*Work instruction A*:
List the four pieces of advice the woman gives in the numbered list of the grocery-store essay, one line each.
*Work instruction B*:
Reproduce the stretch of the grocery-store essay from "Before our good-byes" through "to experience pain." word for word.
*Work instruction C*:
Write the next part of the grocery-store essay, picking up after its final sentence.

Her son died in her arms.

At my favorite place, the grocery store, I met a woman whose son died in her arms. The story is tragic but beautiful. In his late 20’s her son began feeling tired but thought it was just “life.” He was only 20 after all. How could he be sick? Turns out it wasn’t just “life” and nine months later on a quiet evening in her home, her son died in her arms. She said it was a peaceful experience and at that precise moment of death, a sense of spirituality pervaded the room. She felt a heightened sense of awareness and a flood of memories ran through her brain. She also felt a deep indescribable feeling of love. I’ve never heard anyone talking about the experience being anything more than moving and always peaceful.

It’s been 4 years and she said it still felt like yesterday. Her son loved oatmeal and whenever she got to that part of the grocery store, she stopped and remembered him. That’s where we met – over GF oatmeal.

She asked me about my kids and I told her of my upcoming life change. She smiled and reminded me that life is a series of grief experiences which bring us to a new place of joy, love and peacefulness. She said that some people like to talk about grief in stages but that her “stages” looked like the scribbling by a child on a piece of paper — all over the place and with no rhyme or reason! I appreciated her being candid. I shared with her my own up and downs as I move closer to the boys leaving.

Before our good-byes she said a few things – which I hope my memory can do justice to:

  1. There is no magical way of dealing with change. You’ll have a range of emotions – appreciate each one. Some people bounce back quickly – some do not. There is no right or wrong.
  2. There is no “getting back to normal.” It will never happen. You’ll always feel pain from saying good-bye – whatever the reason for the good-bye. If you didn’t feel bad, that would mean you didn’t have love for that person. And love is the best reason to experience pain.
  3. You’re not expected to be perfect. This process builds character and each life experience makes us unique.
  4. When you decide it’s time to heal, then you will be ready to find peace from the change. Don’t let others rush you.

I never did get the GF oatmeal I was looking for. But I did get a hug (and got to hug) a stranger in a grocery store. And, I met yet another wise person whose life experience is reminder that we’re all going through the same life stages – just at different times and in different ways.

We’re all here to help one another through these life stages – whether by a stranger or a friend. And, it really doesn’t get better than that.

*Data segment*:
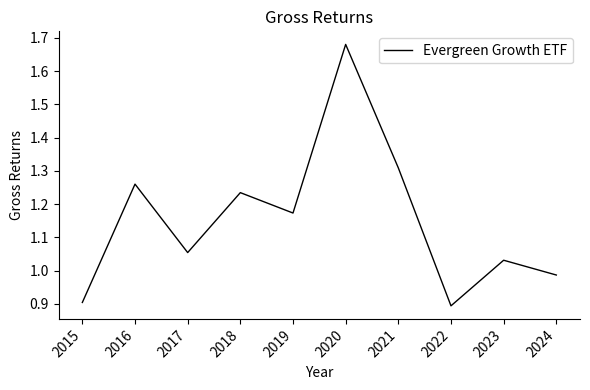

Which category has the highest value across all series?

2020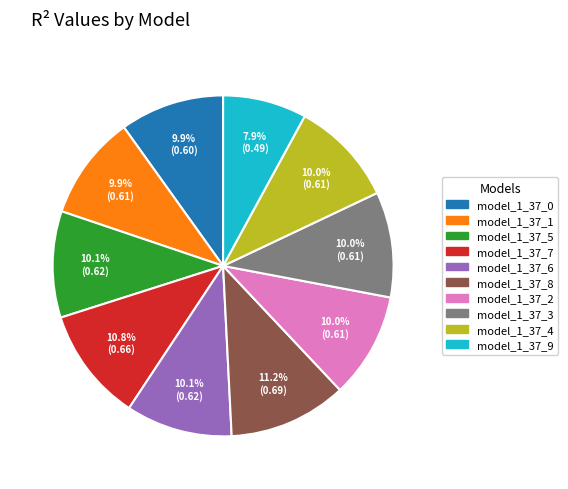

Which category has the smallest portion of the pie?

model_1_37_9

*Response A*:
1. There is no magical way of dealing with change.
2. There is no "getting back to normal."
3. You're not expected to be perfect.
4. When you decide it's time to heal, then you will be ready to find peace from the change.

*Response B*:
Before our good-byes she said a few things – which I hope my memory can do justice to:

  1. There is no magical way of dealing with change. You’ll have a range of emotions – appreciate each one. Some people bounce back quickly – some do not. There is no right or wrong.
  2. There is no “getting back to normal.” It will never happen. You’ll always feel pain from saying good-bye – whatever the reason for the good-bye. If you didn’t feel bad, that would mean you didn’t have love for that person. And love is the best reason to experience pain.

*Response C*:
Have an amazing week!



What to do next …?

It’s 2018. This is a big year for my family. My daughter will be a senior in college. My boys will choose their college, graduate from HS and then start college … somewhere (please let’s pray they’re not on opposite ends of the country!). I will be happy, be sad, be crying, be traveling, be working (more!) and start my next new life chapter. We have a family trip in the planning stages and I’m contemplating a move. So, there should be no question in my world about what to do next — brace for the change. But what’s not on this list, and what we all should have on our 2018 list, is the oh-so-selfish item “Self-Care.”

I know you all were like me these last few weeks – juggling the varied demands of holiday, house guests, parties, home and work. Now its January and it’s time to take a step back, not to make resolutions (I don’t like resolutions) but just to take time for you. The magazines make it sound simple: Drink more water, exercise an hour a day, reduce your carbs, put down the computer. And, while, it’s a bit overwhelming to change everything at once – it’s also, frankly, a struggle. It actually feels unnatural … selfish.

It’s not!

Self-care should be the foundation that allows you to be healthy, grounded and present for all that life throws at you. It can be small changes, made over time, which add up to big results. The biggest hurdle is understanding the importance of taking care of yourself – and then implementing it.

I find myself thinking: “Once I take care of everyone and everything else, then I’ll take care of myself.” Sound familiar?

Authentic self-care is not selfish. It’s not a guarantee that we won’t gain weight, have an accident or get sick — although taking care of ourselves would probably make those things less likely. True self-care is about honoring ourselves and our bodies, nurturing and loving ourselves — both for us and for the benefit of everyone around us.

I once heard Dr. Andrew Weil talking about the importance of self-care. He said that the human body has a great “self-care” model — the heart. He said, “Each time the heart beats, it first pumps blood to itself, then to the rest of the body. It has to work this way in order for us to stay alive. … The same is true for us as human beings. We have to take care of ourselves first, so we can take care of others.” It’s the old – put your oxygen mask on first idea!

Given the nature of our lives, it’s not easy, logistically or emotionally, to implement self-care commitments. But, remember, self-care is not about creating a “plan” or doing it “right.”  It’s simply about remembering that we deserve to take care of ourselves, and when we do, it not only nourishes us but also allows us to be available for important things and people in our lives.

Have a great start to 2018!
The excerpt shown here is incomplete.